One bedspring, seven chairs, about 180 square feet of sheet metal, fathoms of barbed wire, a set of metal stairs, metal pipe, PVC pipe, a wheelbarrow, brooms, mops, a fire extinguisher, 61 trash bags bulging with loose garbage, and the proverbial kitchen sink.
That’s just a partial inventory of the junk pulled by hand out of the headwaters of Bayou Teche here on May 8 by the crew of the St. Michael and volunteers in skiffs, jonboats, canoes and kayaks.
Cajuns for Bayou Teche was joined in the effort by the St. Landry Parish Tourist Commission, St. Landry Parish Government, St. Landry Parish Sheriff’s Office, St. Landry Parish Solid Waste, the Town of Port Barre, Port Barre Volunteer Fire Department, Port Barre Lions Club, Louisiana Department of Wildlife and Fisheries and Acadiana Resource Conservation and Development.
St. Landry Parish Government provided a grapple truck and operator, which greatly facilitated the removal of the heavier items from the boats at the landing.
“We are excited so many residents and organizations have stepped forward to address this problem,” said Blake Couvillion, founder of Cajuns for Bayou Teche and president of The TECHE Project.
Port Barre Mayor Gil Savoy expressed appreciation on behalf of the town and himself personally.
“I can remember as a young boy being able to launch from right here in Port Barre and being able to make it toward the Gulf and it can become a reality again today if we all do our part.”

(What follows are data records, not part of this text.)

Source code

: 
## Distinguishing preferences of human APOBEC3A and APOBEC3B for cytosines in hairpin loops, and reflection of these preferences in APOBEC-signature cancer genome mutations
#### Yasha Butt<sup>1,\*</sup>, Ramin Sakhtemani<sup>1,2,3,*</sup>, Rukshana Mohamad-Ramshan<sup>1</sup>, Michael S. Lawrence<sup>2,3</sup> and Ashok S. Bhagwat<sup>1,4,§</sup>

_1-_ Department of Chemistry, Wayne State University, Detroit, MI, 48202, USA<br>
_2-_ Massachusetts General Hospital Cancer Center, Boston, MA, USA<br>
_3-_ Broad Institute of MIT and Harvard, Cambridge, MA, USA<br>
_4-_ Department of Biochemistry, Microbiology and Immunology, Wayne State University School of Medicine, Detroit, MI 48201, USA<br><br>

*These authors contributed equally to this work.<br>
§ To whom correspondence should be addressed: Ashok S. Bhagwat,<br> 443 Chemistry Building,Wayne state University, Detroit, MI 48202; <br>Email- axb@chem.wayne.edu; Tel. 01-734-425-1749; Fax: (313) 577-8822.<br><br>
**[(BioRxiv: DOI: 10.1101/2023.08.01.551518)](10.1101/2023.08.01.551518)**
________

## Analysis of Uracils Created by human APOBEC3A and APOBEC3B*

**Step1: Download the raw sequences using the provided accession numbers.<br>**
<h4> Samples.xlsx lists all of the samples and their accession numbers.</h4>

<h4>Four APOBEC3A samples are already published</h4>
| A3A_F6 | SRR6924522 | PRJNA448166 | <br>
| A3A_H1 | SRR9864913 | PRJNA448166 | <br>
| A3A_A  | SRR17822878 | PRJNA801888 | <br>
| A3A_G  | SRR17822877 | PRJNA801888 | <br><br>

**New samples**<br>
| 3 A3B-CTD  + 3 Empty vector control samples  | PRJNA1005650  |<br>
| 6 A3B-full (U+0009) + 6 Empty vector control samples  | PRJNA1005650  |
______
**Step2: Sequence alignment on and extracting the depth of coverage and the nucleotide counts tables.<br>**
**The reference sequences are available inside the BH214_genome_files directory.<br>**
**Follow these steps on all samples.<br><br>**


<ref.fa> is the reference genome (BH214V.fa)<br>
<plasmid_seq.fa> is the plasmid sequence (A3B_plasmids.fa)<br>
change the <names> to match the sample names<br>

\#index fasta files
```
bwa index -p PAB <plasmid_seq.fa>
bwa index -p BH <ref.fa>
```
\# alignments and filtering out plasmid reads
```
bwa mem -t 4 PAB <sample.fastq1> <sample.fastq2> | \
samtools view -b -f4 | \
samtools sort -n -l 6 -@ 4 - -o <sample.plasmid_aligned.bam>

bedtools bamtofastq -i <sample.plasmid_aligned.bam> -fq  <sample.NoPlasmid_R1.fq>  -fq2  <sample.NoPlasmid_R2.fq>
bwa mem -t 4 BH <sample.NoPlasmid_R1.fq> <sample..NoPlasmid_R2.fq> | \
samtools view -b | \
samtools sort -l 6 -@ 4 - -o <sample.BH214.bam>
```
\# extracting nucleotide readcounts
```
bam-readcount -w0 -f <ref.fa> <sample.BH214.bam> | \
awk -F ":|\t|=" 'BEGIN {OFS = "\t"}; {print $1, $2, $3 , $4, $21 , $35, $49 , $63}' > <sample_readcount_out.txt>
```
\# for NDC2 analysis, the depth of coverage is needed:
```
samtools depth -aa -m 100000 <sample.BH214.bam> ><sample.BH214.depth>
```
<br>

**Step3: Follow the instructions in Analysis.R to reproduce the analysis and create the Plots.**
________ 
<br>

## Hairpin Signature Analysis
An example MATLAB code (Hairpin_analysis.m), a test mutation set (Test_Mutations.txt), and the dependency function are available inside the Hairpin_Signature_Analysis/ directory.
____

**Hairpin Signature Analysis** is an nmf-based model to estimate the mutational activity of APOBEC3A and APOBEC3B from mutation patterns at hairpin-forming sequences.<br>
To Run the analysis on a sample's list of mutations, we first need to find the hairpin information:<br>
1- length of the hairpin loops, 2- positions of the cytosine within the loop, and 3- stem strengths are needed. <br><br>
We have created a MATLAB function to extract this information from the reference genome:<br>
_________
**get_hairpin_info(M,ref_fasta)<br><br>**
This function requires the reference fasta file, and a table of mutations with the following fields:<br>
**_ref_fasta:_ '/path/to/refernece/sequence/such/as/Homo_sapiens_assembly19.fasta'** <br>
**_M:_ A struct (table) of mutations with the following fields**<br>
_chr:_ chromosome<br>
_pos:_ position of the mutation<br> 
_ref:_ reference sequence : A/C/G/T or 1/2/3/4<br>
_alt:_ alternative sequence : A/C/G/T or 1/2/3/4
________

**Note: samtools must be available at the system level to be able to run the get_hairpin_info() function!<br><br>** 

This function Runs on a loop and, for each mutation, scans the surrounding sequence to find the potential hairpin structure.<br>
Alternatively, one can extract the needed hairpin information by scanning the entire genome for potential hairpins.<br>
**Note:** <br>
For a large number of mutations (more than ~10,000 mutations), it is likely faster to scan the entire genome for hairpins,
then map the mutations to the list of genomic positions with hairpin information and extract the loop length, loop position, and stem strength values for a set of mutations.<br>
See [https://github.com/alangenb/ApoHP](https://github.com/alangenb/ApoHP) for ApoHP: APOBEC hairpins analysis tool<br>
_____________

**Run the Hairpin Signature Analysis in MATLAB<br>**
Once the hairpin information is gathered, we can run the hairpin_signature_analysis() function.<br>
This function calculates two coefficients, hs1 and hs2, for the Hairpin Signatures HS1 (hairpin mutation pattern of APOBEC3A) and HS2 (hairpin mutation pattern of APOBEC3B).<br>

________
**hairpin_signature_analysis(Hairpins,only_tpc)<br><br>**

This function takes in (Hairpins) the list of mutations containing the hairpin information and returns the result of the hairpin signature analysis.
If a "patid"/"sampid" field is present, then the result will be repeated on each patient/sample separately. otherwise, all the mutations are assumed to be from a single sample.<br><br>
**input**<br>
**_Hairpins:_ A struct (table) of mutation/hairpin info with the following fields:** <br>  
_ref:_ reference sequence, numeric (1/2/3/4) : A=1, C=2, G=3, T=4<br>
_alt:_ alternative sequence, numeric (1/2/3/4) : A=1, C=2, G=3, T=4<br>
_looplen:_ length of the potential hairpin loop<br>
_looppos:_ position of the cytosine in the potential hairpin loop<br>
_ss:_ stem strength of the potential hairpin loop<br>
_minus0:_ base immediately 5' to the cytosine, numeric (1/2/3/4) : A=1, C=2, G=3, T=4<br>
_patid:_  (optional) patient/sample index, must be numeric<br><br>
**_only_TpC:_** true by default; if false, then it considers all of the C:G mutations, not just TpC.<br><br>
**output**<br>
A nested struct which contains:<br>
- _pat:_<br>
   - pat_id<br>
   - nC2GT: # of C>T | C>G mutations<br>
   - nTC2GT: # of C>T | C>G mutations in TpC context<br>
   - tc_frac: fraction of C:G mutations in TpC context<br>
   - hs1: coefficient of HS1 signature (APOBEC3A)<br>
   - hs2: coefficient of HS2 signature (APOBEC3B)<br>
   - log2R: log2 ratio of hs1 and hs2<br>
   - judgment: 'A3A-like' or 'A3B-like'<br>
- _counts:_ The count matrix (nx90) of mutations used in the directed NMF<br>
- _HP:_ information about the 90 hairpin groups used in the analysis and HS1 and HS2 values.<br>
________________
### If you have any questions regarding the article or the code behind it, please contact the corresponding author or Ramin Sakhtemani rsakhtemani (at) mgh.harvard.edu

Don LeBlanc, a long-standing member of the Port Barre Lions Club and the town’s ambassador of tourism, said he welcomes the attention being brought to the bayou.

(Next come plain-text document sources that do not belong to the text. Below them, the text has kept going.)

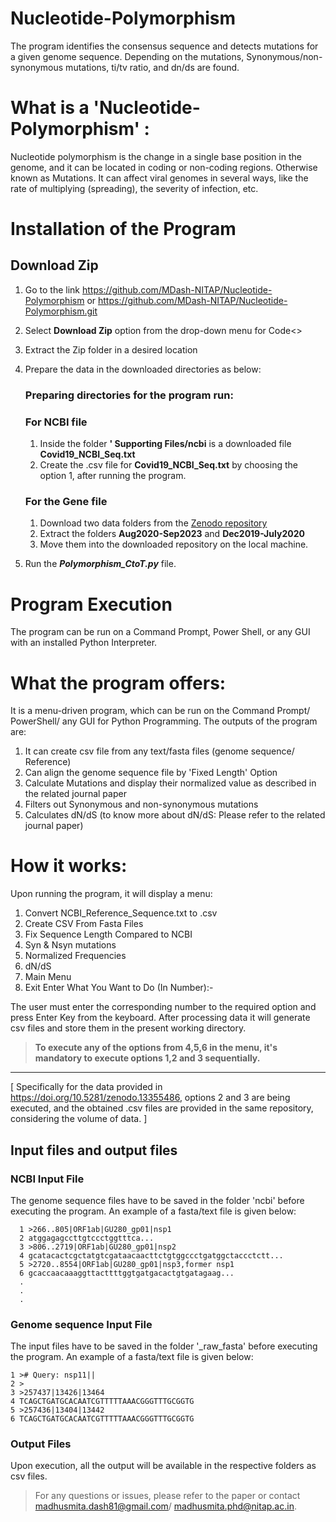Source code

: # Nucleotide-Polymorphism
The program identifies the consensus sequence and detects mutations for a given genome sequence. Depending on the mutations, Synonymous/non-synonymous mutations, ti/tv ratio, and dn/ds are found.

# What is a 'Nucleotide-Polymorphism' :
Nucleotide polymorphism is the change in a single base position in the genome, and it can be located in coding or non-coding regions. Otherwise known as Mutations. It can affect viral genomes in several ways, like the rate of multiplying (spreading), the severity of infection, etc.

# Installation of the Program

## Download Zip
   1. Go to the link https://github.com/MDash-NITAP/Nucleotide-Polymorphism or https://github.com/MDash-NITAP/Nucleotide-Polymorphism.git
   2. Select **Download Zip** option from the drop-down menu for Code<>      
   3. Extract the Zip folder in a desired location
   4. Prepare the data in the downloaded directories as below:
      
         ### Preparing directories for the program run:
         ### For NCBI file
         1. Inside the folder **' Supporting Files/ncbi** is a downloaded file **Covid19_NCBI_Seq.txt**
         2. Create the .csv file for **Covid19_NCBI_Seq.txt** by choosing the option 1, after running the program.
         ### For the Gene file
         1. Download two data folders from the [Zenodo repository](https://doi.org/10.5281/zenodo.13355486)
         2. Extract the folders **Aug2020-Sep2023** and **Dec2019-July2020**
         3. Move them into the downloaded repository on the local machine.
            
   5. Run the **_Polymorphism_CtoT.py_** file.

# Program Execution
The program can be run on a Command Prompt, Power Shell, or any GUI with an installed Python Interpreter.

# What the program offers:
It is a menu-driven program, which can be run on the Command Prompt/ PowerShell/ any GUI for Python Programming.
The outputs of the program are:
  1. It can create csv file from any text/fasta files (genome sequence/ Reference)
  2. Can align the genome sequence file by 'Fixed Length' Option
  3. Calculate Mutations and display their normalized value as described in the related journal paper
  4. Filters out Synonymous and non-synonymous mutations
  5. Calculates dN/dS (to know more about dN/dS: Please refer to the related journal paper)

# How it works:
         
Upon running the program, it will display a menu:

  1. Convert NCBI_Reference_Sequence.txt to .csv
  2. Create CSV From Fasta Files
  3. Fix Sequence Length Compared to NCBI
  4. Syn & Nsyn mutations 
  5. Normalized Frequencies 
  6. dN/dS
  7. Main Menu
  8. Exit
  Enter What You Want to Do (In Number):-

The user must enter the corresponding number to the required option and press Enter Key from the keyboard.
After processing data it will generate csv files and store them in the present working directory.

> **To execute any of the options from 4,5,6 in the menu, it's mandatory to execute options 1,2 and 3 sequentially.** <br />

***

[ Specifically for the data provided in https://doi.org/10.5281/zenodo.13355486, options 2 and 3 are being executed, and the obtained .csv files are provided in the same repository, considering the volume of data. ]


## Input files and output files

### NCBI Input File
The genome sequence files have to be saved in the folder 'ncbi' before  executing the program. An example of a fasta/text file is given below:

      1 >266..805|ORF1ab|GU280_gp01|nsp1
      2 atggagagccttgtccctggtttca...
      3 >806..2719|ORF1ab|GU280_gp01|nsp2
      4 gcatacactcgctatgtcgataacaacttctgtggccctgatggctaccctctt...
      5 >2720..8554|ORF1ab|GU280_gp01|nsp3,former nsp1
      6 gcaccaacaaaggttacttttggtgatgacactgtgatagaag...
      .
      .
      .


### Genome sequence Input File
The input files have to be saved in the folder '_raw_fasta' before  executing the program. An example of a fasta/text file is given below:

    1 ># Query: nsp11||
    2 >
    3 >257437|13426|13464
    4 TCAGCTGATGCACAATCGTTTTTAAACGGGTTTGCGGTG
    5 >257436|13404|13442
    6 TCAGCTGATGCACAATCGTTTTTAAACGGGTTTGCGGTG

### Output Files
Upon execution, all the output will be available in the respective folders as csv files.





> For any questions or issues, please refer to the paper or contact madhusmita.dash81@gmail.com/ madhusmita.phd@nitap.ac.in.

“This is a problem that has needed to be corrected for some time,” LeBlanc said. “It is about quality of life for our residents and improvements will only lead to an increase in value of property located along Bayou Teche and Bayou Courtableau.”
It’s also a matter of pride as the Teche country gets ready to host canoe and kayak racers from all over the country in an inaugural ultra marathon this September, said Celeste Gomez, director of the St. Landry Parish Tourist Commission.

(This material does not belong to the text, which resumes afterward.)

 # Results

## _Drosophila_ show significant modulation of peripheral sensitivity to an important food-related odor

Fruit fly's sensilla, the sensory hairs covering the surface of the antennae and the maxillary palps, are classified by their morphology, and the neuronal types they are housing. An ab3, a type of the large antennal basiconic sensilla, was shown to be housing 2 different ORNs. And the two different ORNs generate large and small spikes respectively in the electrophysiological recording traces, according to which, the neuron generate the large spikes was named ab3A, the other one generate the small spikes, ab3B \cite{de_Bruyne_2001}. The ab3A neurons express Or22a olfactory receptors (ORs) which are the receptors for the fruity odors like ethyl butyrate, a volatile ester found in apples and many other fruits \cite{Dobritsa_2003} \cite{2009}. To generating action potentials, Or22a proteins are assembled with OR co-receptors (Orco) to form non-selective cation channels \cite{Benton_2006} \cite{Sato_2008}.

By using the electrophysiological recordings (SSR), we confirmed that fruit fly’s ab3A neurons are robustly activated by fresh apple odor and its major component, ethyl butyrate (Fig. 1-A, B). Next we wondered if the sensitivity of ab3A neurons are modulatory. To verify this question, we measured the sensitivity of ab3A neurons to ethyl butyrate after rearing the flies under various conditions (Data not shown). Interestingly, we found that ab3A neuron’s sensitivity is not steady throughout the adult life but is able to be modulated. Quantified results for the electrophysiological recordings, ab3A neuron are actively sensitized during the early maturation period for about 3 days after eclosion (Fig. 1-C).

“With the Tour du Teche just months away, we have plenty of work to do,” she said. “As one of the most important waterways traveled by our ancestors, we will resurrect that spirit of determination and pride that once flowed here. So we encourage families to join us on Saturday to be a part of this effort from the beginning and share with our youth a wonderful story of preservation and revitalization.”
Tour du Teche starts in Port Barre with the finish line 130 miles downstream in Berwick.
“Cajuns for Bayou Teche has been an important catalyst in inspiring communities along the Teche to see the bayou for the valuable cultural and environmental resources it is, said Kristen Kordecki, Bayou Teche watershed coordinator with Acadiana RC&D.
“Blake Couvillion and Anya Burgess of The TECHE Project have helped set in motion activities that will bring towns together to protect water quality and celebrate the history of the bayou.”
A bayou clean-up is set for Aug. 21, 9 a.m. - 3 p.m., from the Breaux Bridge boat ramp in Parc des Ponts de Pont Breaux and sponsored by Cajuns for Bayou Teche and the Kiwanis Club de Pont Breaux.